Cool to hear. Are you running the UI2 webpages from here too?

 

[bobfather]

Cool to hear. Are you running the UI2 webpages from here too?

Yes, and those work fine too.

 

[dmelle]

Hm, that's not a bad idea. My router (Ubiquiti EdgeRouter X) supports most of the VPN protocols, so I was thinking about trying to get L2TP going at some point. My biggest sticking point was the hassle of logging in/out of the vpn from my phone, but Tasker might make that less of a headache. It also means I won't be able to view the cameras on my workstation since they restrict access to VPNs.

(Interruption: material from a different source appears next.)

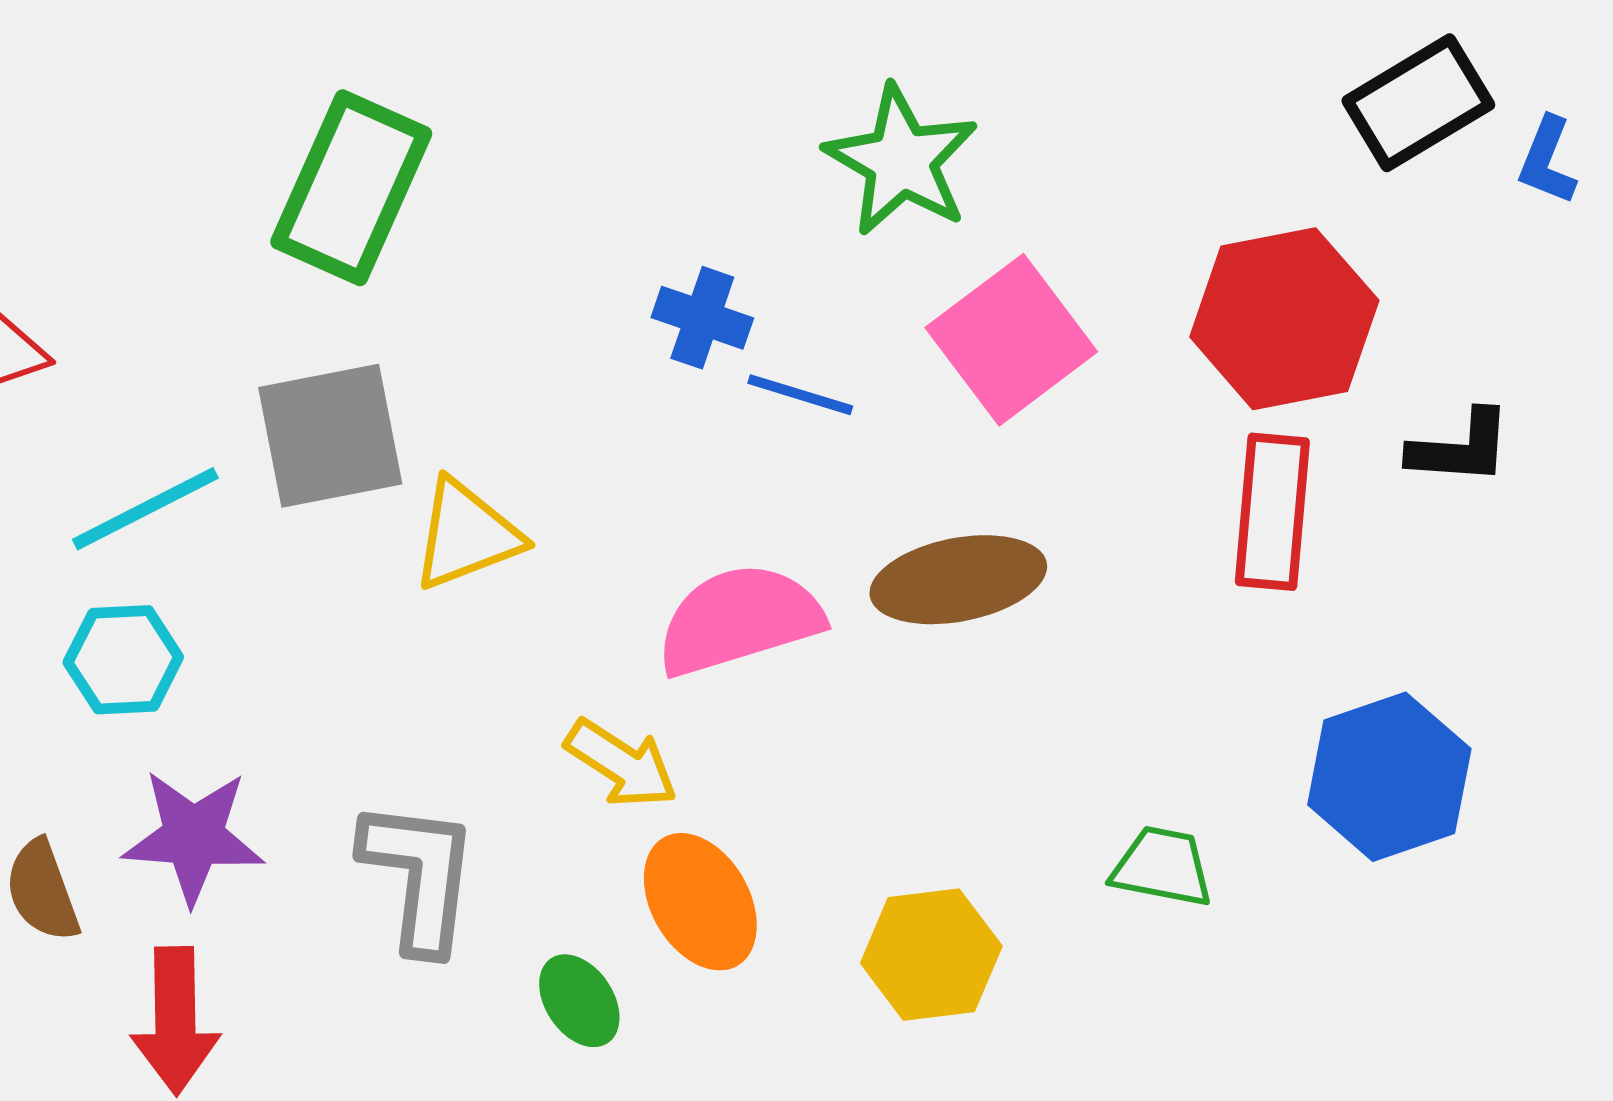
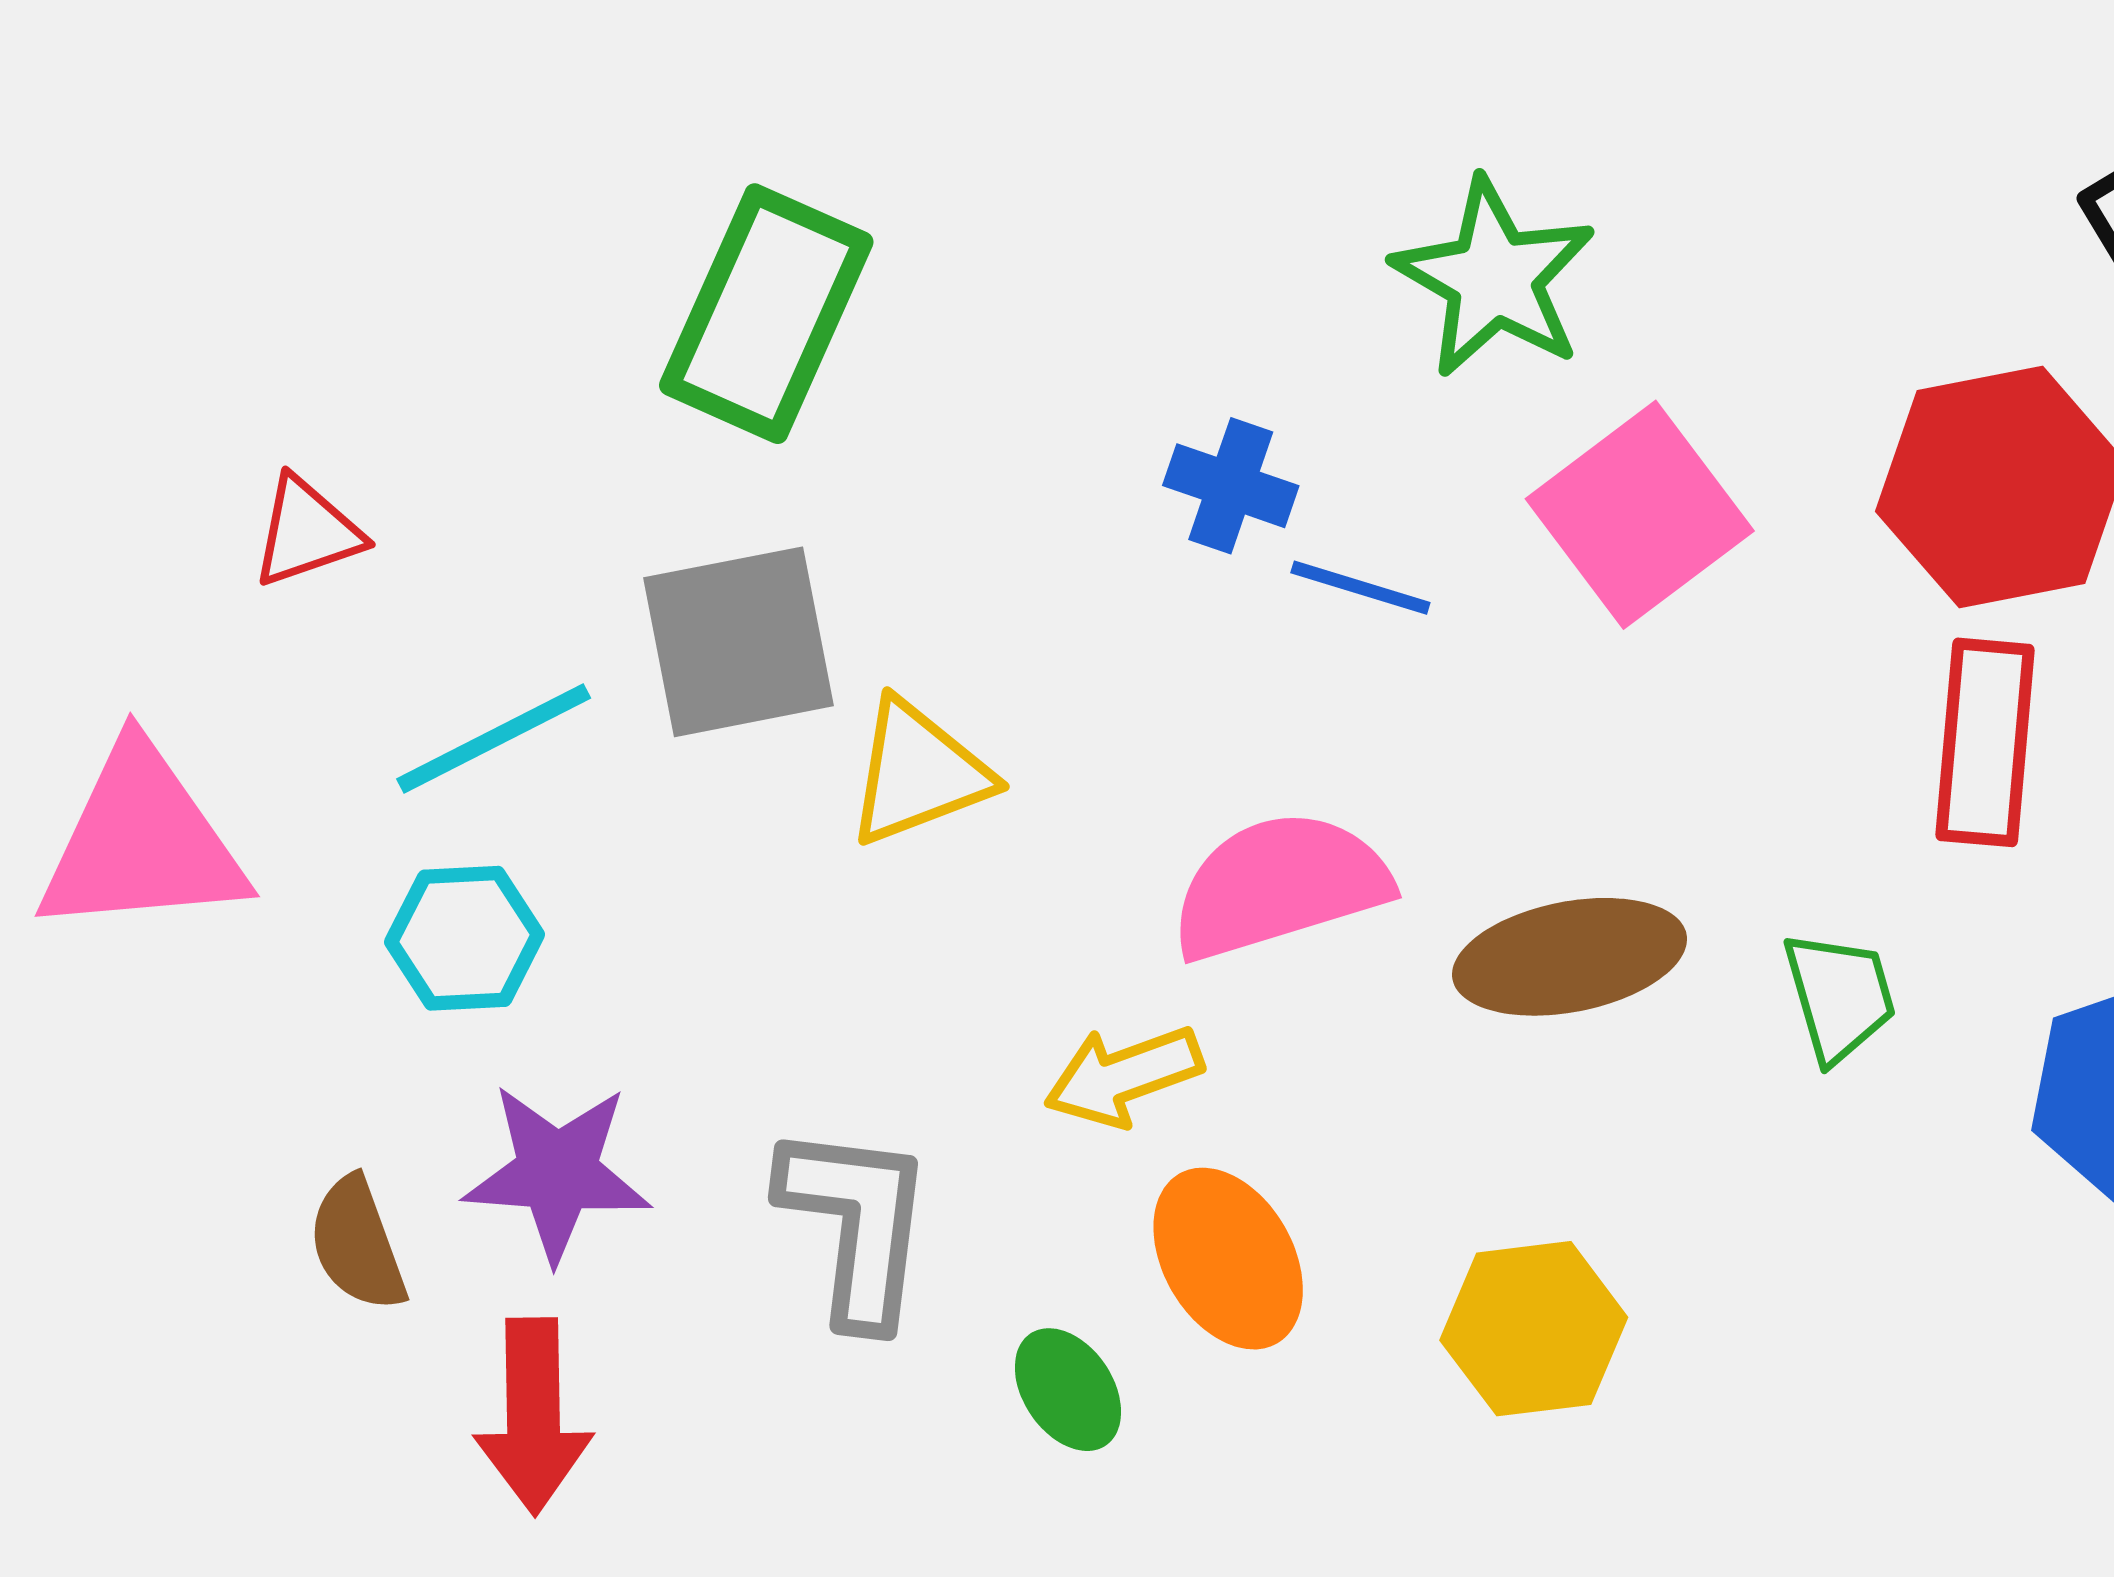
brown ellipse: (958, 580) -> (1570, 957), moved
yellow arrow: (621, 764) -> (1124, 1076), turned 127
green trapezoid: (1162, 867) -> (1840, 997), moved, turned 63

I use Ubiquiti Routers as well, They are awesome. The L2TP VPN is super easy to get set up and works great!

 

[BlackLantern]

I use Ubiquiti Routers as well, They are awesome. The L2TP VPN is super easy to get set up and works great!

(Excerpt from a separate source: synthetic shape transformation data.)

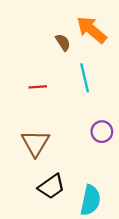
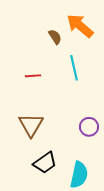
purple circle: (102, 132) -> (89, 127), moved

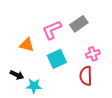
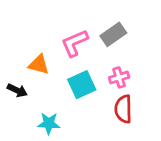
pink cross: (93, 54) -> (119, 77), moved
black arrow: (17, 75) -> (17, 90), moved

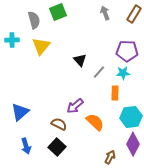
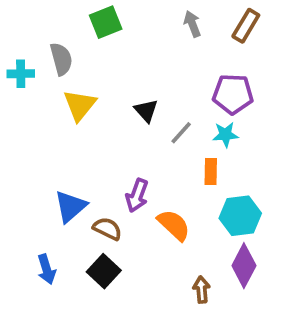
gray semicircle: (34, 20) -> (61, 59), moved
yellow triangle: (41, 46) -> (80, 105), moved
purple arrow: (75, 106) -> (137, 195), turned -30
blue triangle: (20, 112) -> (71, 207), moved
brown arrow: (110, 157) -> (202, 290), turned -32

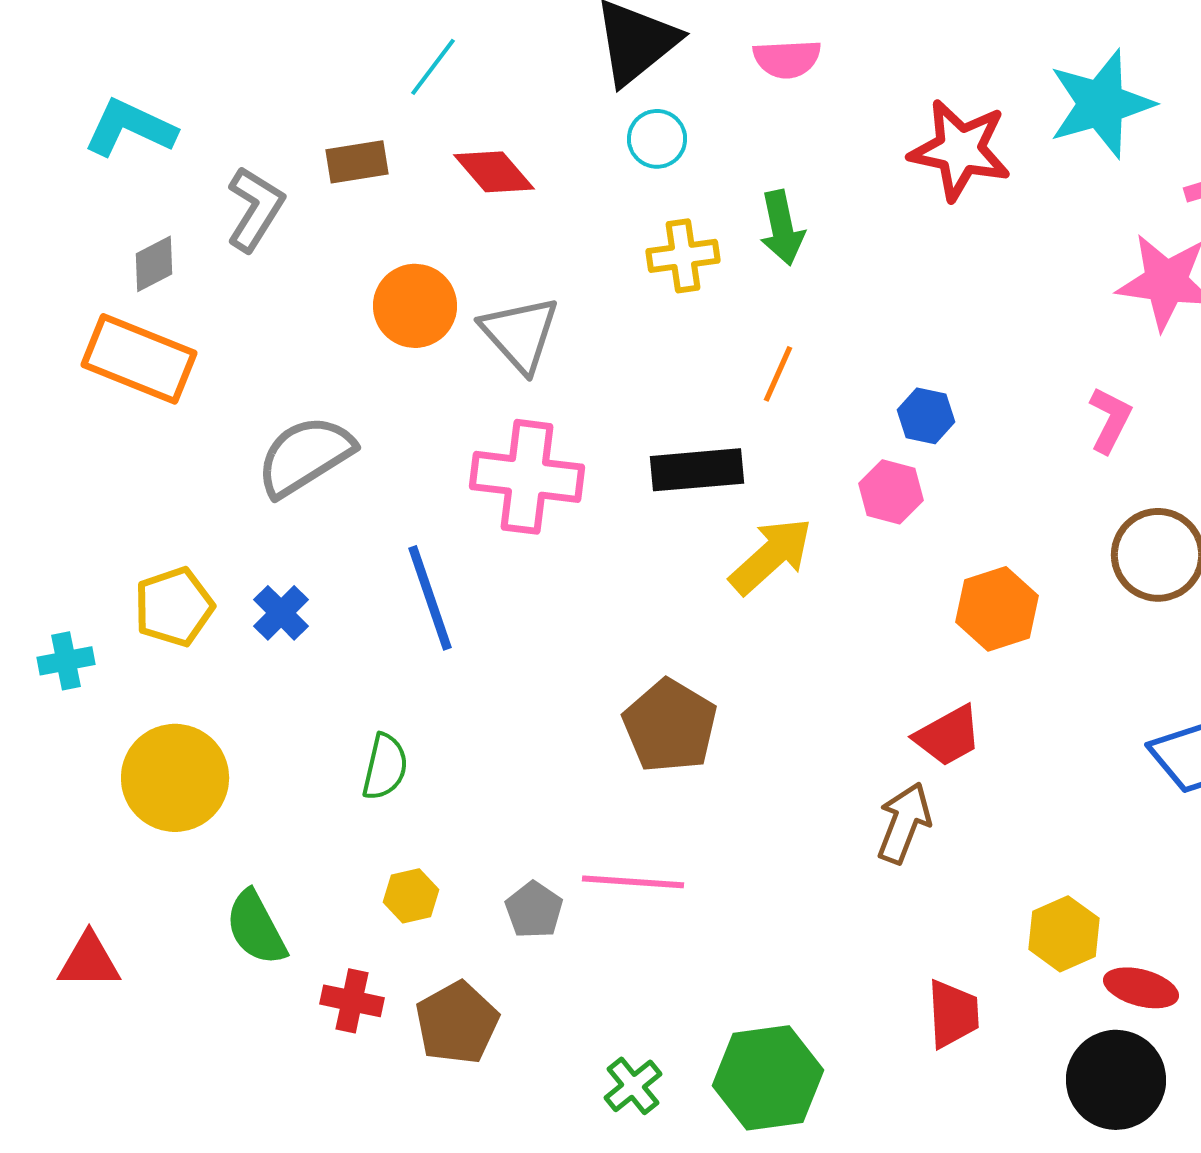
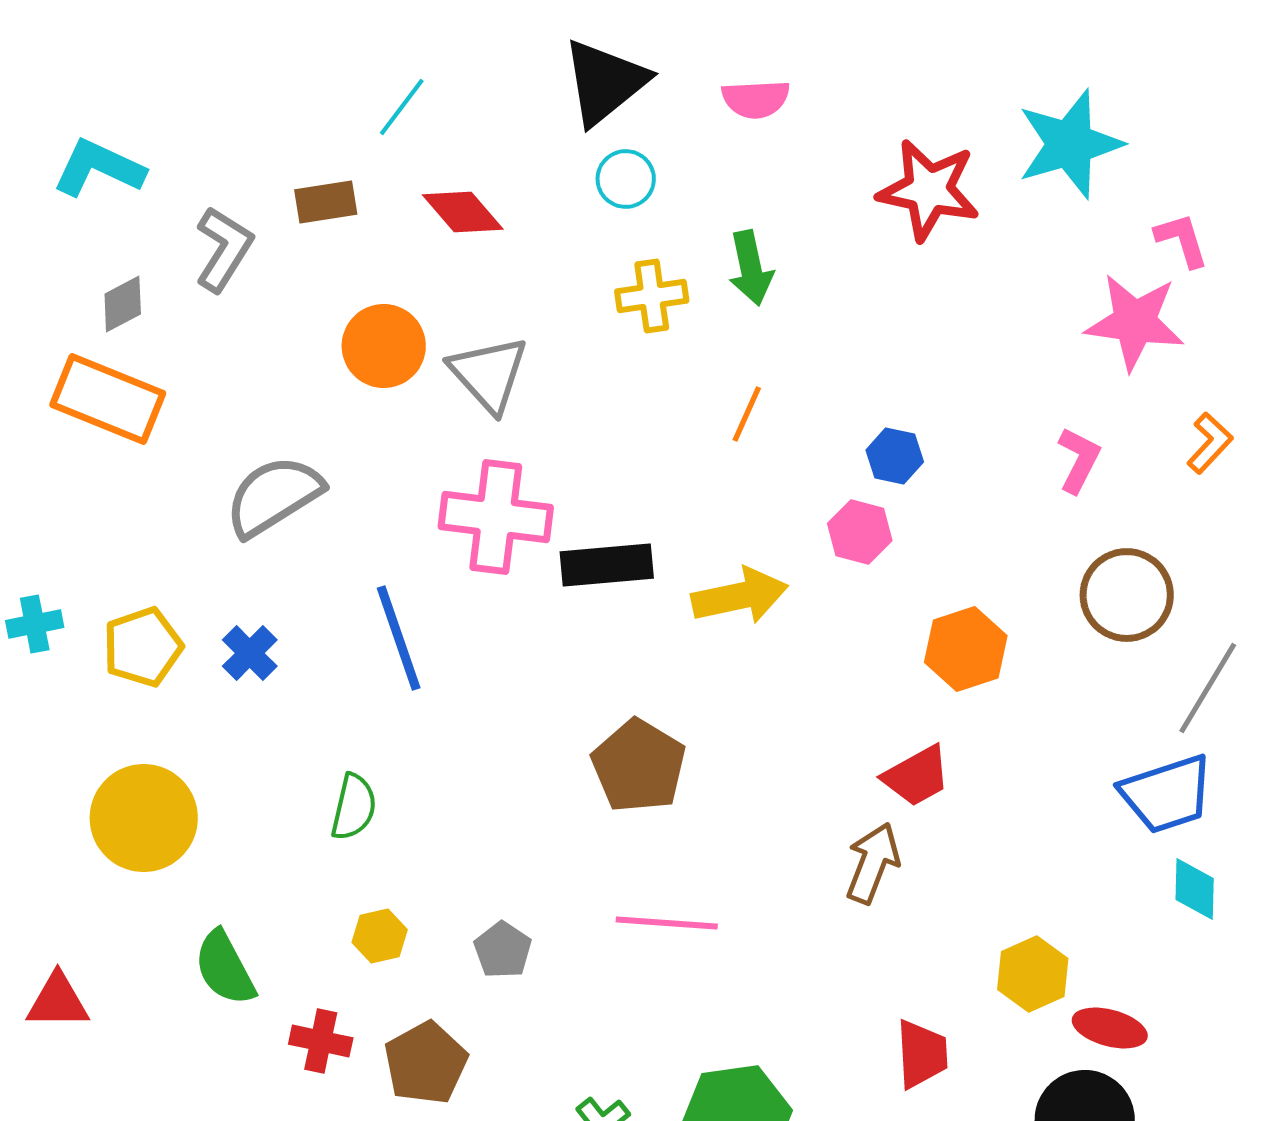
black rectangle: (697, 470) -> (607, 565), moved
yellow arrow: (771, 556) -> (740, 596), turned 30
cyan cross: (66, 661) -> (35, 624), moved
pink line: (633, 882) -> (667, 923), moved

Can you point me to a tutorial that you used? The only thing clearly apparent in the GUI is PPTP...

 

[bobfather]

Here's my nginx.conf code that lets me reverse proxy Blue Iris. I was mistaken earlier though - UI2 does not work reliably through a reverse proxy, though the Blue Iris iOS (and I assume Android) apps work fine. Obviously modify the settings below to match your setup:

location ~ ^/blueiris($|./*) {
                        rewrite /blueiris/(.*) /$1 break;
                        proxy_pass http://<your Blue Iris internal IP address and port>;
                        proxy_set_header Host $host;
                        proxy_set_header X-Real-IP $remote_addr;
                        proxy_set_header X-Forwarded-For $proxy_add_x_forwarded_for;
                }
                location ~ ^/blueiris$ {
                        return 302 $scheme://$host$request_uri/;
                }

This code also works:

location /blueiris/ {
         proxy_pass http://<your Blue Iris internal IP address and port>/;
        proxy_set_header Host $host;
        proxy_set_header X-Real-IP $remote_addr;
        proxy_set_header X-Forwarded-For $proxy_add_x_forwarded_for;
    }

 

[dmelle]

Here are the CLI commands that you should need to get it all set up. Bold, Italic, Underlined text is just me commenting...

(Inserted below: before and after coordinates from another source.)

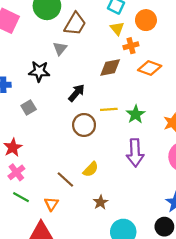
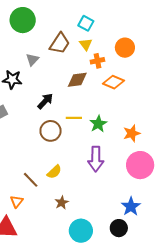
orange circle: (146, 20) -> (125, 48), moved
brown trapezoid: (75, 24) -> (60, 43), moved

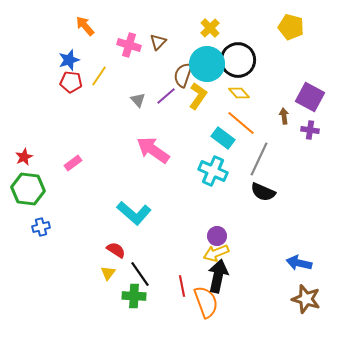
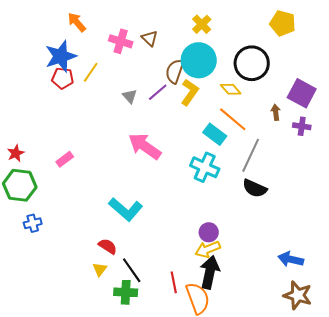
brown triangle: (158, 42) -> (150, 38), turned -30
blue star: (69, 60) -> (61, 56), size x1.5
black circle: (238, 60) -> (252, 63), moved

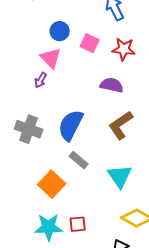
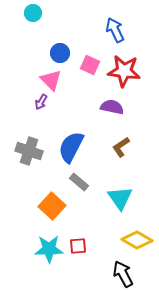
red star: (124, 49) -> (124, 71), size x1.4
brown L-shape: (121, 125) -> (121, 147), size x0.7

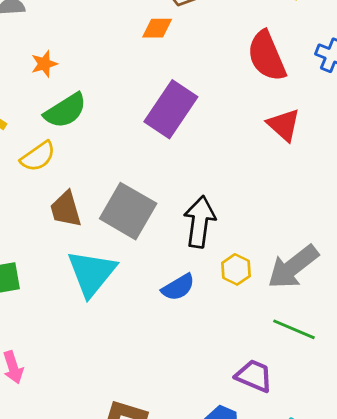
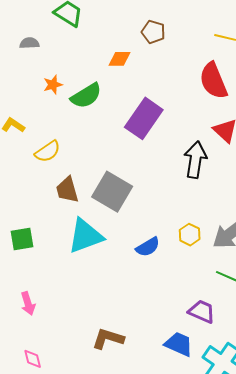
orange diamond: (157, 28) -> (120, 59), moved
green semicircle: (65, 111) -> (86, 96), moved
black arrow: (200, 222) -> (195, 160), moved
cyan triangle: (92, 273) -> (85, 236), turned 30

set vpn l2tp remote-access authentication local-users username xxxx password 'xxxxx' - Set up username and password to authenticate to VPN
set vpn l2tp remote-access authentication mode local
set vpn l2tp remote-access client-ip-pool start 192.168.0.15 - You will use something in your IP subnet range
set vpn l2tp remote-access client-ip-pool stop 192.168.0.19 - You will use something in your IP subnet range
set vpn l2tp remote-access dns-servers server-1 192.168.0.111 - You will use a valid DNS Server in your IP subnet range
set vpn l2tp remote-access ipsec-settings authentication mode pre-shared-secret
set vpn l2tp remote-access ipsec-settings authentication pre-shared-secret 'yourpresharedsecrethere' - - Come up with a pre shared Key to use.
set vpn l2tp remote-access ipsec-settings ike-lifetime 3600
set vpn l2tp remote-access mtu 1492
set vpn l2tp remote-access outside-address yourpublicipaddress - You will use your public IP Address here

You can do the firewall part in the GUI if you would like, but here is my rule to allow VPN traffic

set firewall name WAN_LOCAL rule 50 action accept
set firewall name WAN_LOCAL rule 50 description 'Allow L2TP'
set firewall name WAN_LOCAL rule 50 destination port 500,1701,4500
set firewall name WAN_LOCAL rule 50 log disable
set firewall name WAN_LOCAL rule 50 protocol udp

 

[JRNAn30]

Here's my nginx.conf code that lets me reverse proxy Blue Iris. I was mistaken earlier though - UI2 does not work reliably through a reverse proxy, though the Blue Iris iOS (and I assume Android) apps work fine. Obviously modify the settings below to match your setup: This code also works:

location /blueiris/ {
         proxy_pass http://<your Blue Iris internal IP address and port>/;
        proxy_set_header Host $host;
        proxy_set_header X-Real-IP $remote_addr;
        proxy_set_header X-Forwarded-For $proxy_add_x_forwarded_for;
    }

I also found UI2 didnt work reliably through a reverse proxy. I run my reverse proxy through oauth2_proxy for additional security which reduces the need for VPN logins easing the ability to use it from work where VPNs are frowned upon and also less technically proficient family members.
We should ask bp2008 to see if he can update his files to work with reverse proxies as I think this would be a useful benefit. I'm happy to help test etc.